----- Records shown -----

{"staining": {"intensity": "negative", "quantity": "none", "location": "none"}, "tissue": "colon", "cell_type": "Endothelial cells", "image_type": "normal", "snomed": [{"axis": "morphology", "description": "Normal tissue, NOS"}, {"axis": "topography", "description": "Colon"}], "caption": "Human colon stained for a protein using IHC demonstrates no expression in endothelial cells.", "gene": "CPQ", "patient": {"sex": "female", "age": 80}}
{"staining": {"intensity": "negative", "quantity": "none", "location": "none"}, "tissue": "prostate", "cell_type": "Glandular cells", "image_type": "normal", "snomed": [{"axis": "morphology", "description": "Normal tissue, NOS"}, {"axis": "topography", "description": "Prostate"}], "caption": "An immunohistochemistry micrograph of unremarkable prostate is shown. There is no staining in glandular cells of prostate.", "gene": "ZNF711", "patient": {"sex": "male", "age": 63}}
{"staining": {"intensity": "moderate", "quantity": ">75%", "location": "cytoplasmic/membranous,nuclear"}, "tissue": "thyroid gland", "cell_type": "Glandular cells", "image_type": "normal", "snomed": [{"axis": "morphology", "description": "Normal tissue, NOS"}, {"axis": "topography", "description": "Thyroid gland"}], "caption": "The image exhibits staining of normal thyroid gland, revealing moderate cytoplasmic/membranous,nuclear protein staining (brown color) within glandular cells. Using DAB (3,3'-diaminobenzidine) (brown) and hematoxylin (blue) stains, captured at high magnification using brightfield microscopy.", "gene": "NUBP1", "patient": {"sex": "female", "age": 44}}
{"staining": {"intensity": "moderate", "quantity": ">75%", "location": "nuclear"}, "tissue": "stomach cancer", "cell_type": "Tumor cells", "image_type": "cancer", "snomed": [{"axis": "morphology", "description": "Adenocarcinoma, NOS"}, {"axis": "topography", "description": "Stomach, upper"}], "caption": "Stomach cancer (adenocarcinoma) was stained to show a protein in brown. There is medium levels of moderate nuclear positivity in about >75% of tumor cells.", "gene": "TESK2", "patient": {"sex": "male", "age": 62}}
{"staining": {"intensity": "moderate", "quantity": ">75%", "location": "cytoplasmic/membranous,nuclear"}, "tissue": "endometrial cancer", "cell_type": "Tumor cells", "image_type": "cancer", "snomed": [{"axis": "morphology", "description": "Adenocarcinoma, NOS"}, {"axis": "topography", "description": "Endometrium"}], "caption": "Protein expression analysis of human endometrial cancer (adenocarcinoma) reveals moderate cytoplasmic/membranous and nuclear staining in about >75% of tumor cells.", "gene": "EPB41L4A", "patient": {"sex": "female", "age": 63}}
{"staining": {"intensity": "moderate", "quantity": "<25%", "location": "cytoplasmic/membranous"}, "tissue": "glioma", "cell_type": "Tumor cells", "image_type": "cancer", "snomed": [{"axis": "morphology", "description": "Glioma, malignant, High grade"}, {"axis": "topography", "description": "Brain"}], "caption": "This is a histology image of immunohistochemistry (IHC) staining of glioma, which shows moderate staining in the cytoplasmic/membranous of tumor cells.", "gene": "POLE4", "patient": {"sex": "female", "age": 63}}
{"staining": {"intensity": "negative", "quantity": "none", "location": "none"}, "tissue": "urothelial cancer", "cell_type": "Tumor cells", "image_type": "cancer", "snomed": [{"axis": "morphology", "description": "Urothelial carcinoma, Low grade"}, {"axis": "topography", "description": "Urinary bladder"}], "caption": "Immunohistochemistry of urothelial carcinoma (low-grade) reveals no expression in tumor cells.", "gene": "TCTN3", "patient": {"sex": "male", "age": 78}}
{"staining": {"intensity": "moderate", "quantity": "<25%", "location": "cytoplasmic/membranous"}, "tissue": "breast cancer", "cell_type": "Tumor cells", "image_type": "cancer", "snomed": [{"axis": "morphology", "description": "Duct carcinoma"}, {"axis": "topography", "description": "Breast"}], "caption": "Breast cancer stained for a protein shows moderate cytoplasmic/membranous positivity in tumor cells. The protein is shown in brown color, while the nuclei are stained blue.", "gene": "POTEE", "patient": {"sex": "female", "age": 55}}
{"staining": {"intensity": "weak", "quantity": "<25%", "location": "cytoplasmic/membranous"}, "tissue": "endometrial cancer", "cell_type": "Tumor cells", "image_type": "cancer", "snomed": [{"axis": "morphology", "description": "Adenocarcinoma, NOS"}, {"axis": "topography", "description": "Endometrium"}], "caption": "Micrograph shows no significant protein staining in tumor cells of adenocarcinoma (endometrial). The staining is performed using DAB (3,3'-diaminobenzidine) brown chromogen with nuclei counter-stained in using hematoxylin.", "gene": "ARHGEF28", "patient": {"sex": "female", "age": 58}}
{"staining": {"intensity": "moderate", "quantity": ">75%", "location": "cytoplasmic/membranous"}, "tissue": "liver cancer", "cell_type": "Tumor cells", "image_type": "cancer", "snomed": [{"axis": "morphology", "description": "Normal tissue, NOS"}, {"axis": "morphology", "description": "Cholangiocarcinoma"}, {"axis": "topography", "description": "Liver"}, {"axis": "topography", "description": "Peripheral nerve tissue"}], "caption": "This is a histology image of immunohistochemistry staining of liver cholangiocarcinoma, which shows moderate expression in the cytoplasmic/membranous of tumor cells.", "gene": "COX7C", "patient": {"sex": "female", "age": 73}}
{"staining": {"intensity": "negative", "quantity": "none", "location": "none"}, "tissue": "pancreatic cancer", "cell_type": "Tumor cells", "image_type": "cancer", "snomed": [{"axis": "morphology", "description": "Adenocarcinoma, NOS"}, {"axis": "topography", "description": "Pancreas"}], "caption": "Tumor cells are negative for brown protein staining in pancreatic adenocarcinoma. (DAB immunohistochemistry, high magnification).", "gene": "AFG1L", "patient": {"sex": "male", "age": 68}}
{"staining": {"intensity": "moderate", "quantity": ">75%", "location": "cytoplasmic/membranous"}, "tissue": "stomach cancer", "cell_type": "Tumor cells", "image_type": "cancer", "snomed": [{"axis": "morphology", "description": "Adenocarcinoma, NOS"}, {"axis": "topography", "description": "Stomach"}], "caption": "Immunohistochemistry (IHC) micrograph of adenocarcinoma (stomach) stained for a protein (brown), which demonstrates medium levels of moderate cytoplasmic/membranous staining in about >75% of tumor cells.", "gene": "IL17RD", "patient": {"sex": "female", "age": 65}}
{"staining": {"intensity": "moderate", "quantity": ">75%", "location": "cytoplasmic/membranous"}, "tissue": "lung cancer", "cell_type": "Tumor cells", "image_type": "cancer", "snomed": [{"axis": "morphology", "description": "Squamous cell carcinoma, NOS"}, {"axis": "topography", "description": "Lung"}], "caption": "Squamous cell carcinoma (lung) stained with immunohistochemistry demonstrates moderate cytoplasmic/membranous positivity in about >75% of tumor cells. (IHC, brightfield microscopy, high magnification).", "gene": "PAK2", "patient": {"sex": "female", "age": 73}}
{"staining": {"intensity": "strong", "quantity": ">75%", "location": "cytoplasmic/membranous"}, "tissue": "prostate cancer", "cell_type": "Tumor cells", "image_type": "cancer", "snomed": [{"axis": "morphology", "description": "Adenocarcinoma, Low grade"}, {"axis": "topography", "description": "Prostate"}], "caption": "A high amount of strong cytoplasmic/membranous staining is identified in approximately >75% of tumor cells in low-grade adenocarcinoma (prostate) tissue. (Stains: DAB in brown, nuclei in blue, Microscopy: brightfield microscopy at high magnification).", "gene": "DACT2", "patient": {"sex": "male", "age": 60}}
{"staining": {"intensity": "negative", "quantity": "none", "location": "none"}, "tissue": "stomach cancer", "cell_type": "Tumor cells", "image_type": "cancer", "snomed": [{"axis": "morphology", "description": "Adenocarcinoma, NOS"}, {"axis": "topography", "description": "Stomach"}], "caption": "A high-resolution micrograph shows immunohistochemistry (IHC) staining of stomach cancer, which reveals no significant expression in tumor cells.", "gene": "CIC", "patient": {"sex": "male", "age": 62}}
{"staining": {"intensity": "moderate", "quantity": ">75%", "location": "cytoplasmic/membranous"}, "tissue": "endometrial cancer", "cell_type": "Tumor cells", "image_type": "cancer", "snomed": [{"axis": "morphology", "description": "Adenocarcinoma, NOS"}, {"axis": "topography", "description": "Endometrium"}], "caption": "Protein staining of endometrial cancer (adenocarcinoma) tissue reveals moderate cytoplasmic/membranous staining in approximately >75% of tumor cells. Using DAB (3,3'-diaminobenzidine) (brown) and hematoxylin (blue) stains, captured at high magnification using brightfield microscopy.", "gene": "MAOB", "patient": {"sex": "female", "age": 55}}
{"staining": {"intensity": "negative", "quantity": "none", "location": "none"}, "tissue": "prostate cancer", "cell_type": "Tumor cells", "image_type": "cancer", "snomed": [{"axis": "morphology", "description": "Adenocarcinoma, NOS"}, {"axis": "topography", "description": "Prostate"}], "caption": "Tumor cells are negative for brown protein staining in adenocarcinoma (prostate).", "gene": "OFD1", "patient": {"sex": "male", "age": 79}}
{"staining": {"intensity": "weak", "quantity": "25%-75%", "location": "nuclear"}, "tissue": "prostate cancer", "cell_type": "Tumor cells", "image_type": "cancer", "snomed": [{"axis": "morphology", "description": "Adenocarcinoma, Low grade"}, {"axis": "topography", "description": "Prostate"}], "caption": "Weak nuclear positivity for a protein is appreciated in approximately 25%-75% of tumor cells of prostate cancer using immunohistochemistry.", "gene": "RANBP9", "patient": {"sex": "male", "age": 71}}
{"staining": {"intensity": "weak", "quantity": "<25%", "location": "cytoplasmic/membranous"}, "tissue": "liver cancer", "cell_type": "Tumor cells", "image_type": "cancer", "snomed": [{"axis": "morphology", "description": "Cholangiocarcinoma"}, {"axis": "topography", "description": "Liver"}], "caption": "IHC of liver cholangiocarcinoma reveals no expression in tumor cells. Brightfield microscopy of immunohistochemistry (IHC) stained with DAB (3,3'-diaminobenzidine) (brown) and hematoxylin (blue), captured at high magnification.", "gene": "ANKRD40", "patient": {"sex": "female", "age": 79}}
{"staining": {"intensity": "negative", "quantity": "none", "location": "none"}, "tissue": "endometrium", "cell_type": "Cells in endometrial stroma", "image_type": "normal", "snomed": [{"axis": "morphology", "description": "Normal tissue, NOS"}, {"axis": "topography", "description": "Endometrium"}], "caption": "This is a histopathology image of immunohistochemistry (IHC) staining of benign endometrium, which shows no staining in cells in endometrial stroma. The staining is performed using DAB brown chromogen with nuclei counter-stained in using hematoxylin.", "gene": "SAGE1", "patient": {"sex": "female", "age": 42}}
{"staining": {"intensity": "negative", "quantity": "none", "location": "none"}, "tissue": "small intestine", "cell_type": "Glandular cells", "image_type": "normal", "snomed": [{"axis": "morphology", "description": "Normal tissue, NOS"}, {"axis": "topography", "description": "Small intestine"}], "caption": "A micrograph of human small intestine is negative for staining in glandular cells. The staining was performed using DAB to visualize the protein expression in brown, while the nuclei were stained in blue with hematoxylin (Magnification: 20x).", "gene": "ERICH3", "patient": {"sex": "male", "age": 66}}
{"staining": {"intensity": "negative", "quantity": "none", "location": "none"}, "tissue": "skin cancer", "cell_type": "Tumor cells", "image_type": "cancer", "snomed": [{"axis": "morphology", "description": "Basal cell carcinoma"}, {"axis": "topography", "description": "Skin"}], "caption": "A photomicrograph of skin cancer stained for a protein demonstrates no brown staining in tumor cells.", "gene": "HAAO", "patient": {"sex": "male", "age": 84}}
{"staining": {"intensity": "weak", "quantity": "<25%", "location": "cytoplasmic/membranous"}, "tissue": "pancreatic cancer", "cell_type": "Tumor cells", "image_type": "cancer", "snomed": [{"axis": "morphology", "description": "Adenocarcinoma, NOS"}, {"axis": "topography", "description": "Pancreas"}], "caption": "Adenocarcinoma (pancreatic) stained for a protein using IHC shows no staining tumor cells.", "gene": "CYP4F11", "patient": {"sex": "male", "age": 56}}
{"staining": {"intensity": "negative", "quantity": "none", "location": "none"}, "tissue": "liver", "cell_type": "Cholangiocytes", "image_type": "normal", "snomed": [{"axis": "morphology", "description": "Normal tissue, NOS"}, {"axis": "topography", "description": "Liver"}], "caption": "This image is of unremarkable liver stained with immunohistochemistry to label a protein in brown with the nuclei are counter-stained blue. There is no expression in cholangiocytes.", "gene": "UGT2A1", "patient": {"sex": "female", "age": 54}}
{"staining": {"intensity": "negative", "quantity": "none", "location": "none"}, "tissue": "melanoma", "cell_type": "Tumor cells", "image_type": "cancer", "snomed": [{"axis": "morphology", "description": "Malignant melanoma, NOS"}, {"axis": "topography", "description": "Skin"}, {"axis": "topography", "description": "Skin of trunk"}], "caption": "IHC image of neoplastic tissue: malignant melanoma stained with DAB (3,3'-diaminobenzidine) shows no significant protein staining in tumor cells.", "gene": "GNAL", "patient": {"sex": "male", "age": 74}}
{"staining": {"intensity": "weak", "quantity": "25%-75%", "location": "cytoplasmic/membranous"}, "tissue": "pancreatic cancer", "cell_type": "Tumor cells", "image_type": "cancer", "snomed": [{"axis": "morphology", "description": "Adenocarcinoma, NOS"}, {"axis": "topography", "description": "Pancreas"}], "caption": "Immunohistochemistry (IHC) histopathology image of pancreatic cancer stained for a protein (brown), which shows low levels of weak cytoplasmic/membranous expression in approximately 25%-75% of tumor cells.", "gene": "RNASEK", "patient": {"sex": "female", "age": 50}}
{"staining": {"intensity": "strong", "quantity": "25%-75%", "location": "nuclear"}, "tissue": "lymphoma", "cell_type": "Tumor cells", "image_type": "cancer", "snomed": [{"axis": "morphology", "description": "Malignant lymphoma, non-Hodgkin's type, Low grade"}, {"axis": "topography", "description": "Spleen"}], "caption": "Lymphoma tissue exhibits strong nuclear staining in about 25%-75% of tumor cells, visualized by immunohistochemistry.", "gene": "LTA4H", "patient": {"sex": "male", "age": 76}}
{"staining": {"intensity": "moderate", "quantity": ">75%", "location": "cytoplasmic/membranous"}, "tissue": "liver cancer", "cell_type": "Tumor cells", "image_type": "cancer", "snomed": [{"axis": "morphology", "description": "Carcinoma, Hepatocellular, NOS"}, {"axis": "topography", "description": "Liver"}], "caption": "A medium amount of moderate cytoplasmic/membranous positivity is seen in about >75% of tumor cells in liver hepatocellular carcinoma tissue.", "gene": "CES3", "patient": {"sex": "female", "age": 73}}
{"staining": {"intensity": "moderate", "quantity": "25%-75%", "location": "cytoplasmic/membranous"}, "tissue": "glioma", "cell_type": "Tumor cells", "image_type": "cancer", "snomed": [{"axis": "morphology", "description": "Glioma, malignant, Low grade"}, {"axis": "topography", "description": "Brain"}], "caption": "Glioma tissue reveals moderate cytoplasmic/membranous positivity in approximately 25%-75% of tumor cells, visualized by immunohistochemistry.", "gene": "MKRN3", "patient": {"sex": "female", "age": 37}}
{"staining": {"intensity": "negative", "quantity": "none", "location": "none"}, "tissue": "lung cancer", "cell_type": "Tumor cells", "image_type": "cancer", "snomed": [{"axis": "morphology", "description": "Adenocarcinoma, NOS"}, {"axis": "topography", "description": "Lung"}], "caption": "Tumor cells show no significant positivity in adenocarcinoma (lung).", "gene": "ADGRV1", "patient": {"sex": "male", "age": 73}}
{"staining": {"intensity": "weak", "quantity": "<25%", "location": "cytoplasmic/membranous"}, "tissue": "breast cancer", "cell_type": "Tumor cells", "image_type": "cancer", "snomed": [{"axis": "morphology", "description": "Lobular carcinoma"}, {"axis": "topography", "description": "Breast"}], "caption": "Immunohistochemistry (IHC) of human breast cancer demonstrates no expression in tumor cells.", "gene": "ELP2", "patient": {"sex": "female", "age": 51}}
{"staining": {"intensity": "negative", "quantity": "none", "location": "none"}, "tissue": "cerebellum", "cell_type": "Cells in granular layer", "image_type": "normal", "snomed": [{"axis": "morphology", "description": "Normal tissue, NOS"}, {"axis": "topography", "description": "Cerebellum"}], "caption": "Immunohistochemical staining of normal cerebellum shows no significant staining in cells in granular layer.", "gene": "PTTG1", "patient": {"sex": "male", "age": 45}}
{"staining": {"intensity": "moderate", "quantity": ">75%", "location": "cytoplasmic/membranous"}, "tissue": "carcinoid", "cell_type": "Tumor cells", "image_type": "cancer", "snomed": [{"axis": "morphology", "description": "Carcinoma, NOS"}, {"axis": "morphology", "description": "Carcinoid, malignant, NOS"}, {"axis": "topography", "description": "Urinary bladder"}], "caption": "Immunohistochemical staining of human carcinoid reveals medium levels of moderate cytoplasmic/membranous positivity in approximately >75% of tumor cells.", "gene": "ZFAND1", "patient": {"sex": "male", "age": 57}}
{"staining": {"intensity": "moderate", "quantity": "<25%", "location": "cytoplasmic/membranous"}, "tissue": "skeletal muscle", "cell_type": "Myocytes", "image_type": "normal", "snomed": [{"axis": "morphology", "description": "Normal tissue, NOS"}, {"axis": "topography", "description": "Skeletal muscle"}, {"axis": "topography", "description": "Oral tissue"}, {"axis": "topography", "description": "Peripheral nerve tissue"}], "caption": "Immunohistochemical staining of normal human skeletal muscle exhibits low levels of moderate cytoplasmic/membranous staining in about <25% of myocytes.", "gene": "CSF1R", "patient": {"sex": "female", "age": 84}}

-----

- _Task requirements_:
Only the lines above starting with the one with "is a histopathology" and going through the one with "photomicrograph of skin" are to be copied, word for word and with both ends kept.

- _Exercise solution_:
{"staining": {"intensity": "negative", "quantity": "none", "location": "none"}, "tissue": "endometrium", "cell_type": "Cells in endometrial stroma", "image_type": "normal", "snomed": [{"axis": "morphology", "description": "Normal tissue, NOS"}, {"axis": "topography", "description": "Endometrium"}], "caption": "This is a histopathology image of immunohistochemistry (IHC) staining of benign endometrium, which shows no staining in cells in endometrial stroma. The staining is performed using DAB brown chromogen with nuclei counter-stained in using hematoxylin.", "gene": "SAGE1", "patient": {"sex": "female", "age": 42}}
{"staining": {"intensity": "negative", "quantity": "none", "location": "none"}, "tissue": "small intestine", "cell_type": "Glandular cells", "image_type": "normal", "snomed": [{"axis": "morphology", "description": "Normal tissue, NOS"}, {"axis": "topography", "description": "Small intestine"}], "caption": "A micrograph of human small intestine is negative for staining in glandular cells. The staining was performed using DAB to visualize the protein expression in brown, while the nuclei were stained in blue with hematoxylin (Magnification: 20x).", "gene": "ERICH3", "patient": {"sex": "male", "age": 66}}
{"staining": {"intensity": "negative", "quantity": "none", "location": "none"}, "tissue": "skin cancer", "cell_type": "Tumor cells", "image_type": "cancer", "snomed": [{"axis": "morphology", "description": "Basal cell carcinoma"}, {"axis": "topography", "description": "Skin"}], "caption": "A photomicrograph of skin cancer stained for a protein demonstrates no brown staining in tumor cells.", "gene": "HAAO", "patient": {"sex": "male", "age": 84}}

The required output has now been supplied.